__To do__. Please look for the string "systems" below and report every line in which it occurs.

(Dataset entries)
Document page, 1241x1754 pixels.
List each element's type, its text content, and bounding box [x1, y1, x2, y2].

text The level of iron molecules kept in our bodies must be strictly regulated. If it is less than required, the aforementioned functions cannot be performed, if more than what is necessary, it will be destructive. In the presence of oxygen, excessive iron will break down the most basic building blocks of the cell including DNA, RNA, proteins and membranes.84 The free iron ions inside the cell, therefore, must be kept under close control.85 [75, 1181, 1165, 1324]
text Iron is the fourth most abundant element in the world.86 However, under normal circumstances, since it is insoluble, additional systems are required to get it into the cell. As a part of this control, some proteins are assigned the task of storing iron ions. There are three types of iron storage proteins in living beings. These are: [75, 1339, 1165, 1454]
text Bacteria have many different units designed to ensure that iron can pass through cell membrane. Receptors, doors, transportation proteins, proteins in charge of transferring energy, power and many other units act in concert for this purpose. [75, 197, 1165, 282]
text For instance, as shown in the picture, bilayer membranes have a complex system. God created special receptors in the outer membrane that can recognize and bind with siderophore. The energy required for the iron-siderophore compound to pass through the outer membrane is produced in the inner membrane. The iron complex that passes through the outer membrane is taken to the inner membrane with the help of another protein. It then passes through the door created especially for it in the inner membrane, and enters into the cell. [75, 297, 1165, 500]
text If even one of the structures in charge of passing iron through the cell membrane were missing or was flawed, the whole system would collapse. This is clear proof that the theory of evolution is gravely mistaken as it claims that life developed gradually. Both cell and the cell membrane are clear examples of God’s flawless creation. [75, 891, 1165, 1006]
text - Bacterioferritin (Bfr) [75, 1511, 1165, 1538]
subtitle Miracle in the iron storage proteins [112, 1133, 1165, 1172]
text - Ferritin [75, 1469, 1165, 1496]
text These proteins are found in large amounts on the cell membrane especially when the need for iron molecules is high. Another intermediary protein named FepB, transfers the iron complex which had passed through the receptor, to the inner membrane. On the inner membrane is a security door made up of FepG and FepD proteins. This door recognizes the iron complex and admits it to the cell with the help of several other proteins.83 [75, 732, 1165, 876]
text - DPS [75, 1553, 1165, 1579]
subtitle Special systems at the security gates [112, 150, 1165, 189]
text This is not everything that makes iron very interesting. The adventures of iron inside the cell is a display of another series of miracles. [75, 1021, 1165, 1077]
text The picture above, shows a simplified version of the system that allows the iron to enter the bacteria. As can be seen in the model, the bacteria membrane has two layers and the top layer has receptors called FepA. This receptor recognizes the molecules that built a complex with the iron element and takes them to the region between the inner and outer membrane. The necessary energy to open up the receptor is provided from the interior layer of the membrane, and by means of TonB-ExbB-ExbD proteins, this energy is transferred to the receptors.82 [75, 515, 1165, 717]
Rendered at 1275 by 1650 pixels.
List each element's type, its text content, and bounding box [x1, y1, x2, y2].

__Solved exercise__.
text Iron is the fourth most abundant element in the world.86 However, under normal circumstances, since it is insoluble, additional systems are required to get it into the cell. As a part of this control, some proteins are assigned the task of storing iron ions. There are three types of iron storage proteins in living beings. These are: [75, 1339, 1165, 1454]
subtitle Special systems at the security gates [112, 150, 1165, 189]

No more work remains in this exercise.